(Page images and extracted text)
+++

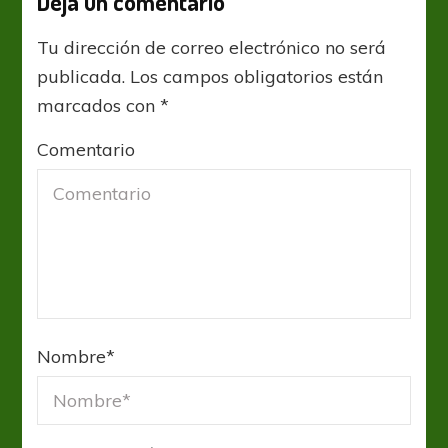
Deja un comentario
Tu dirección de correo electrónico no será
publicada.
Los campos obligatorios están
marcados con
*
Comentario
Nombre
*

+++

> _Exercise_:
Exactly the lines from the one containing "Tu dirección de correo electrónico no será" to the last line of the entries above must be duplicated, with both of those lines included and nothing more.

> _Exercise output_:
Tu dirección de correo electrónico no será
publicada.
Los campos obligatorios están
marcados con
*
Comentario
Nombre
*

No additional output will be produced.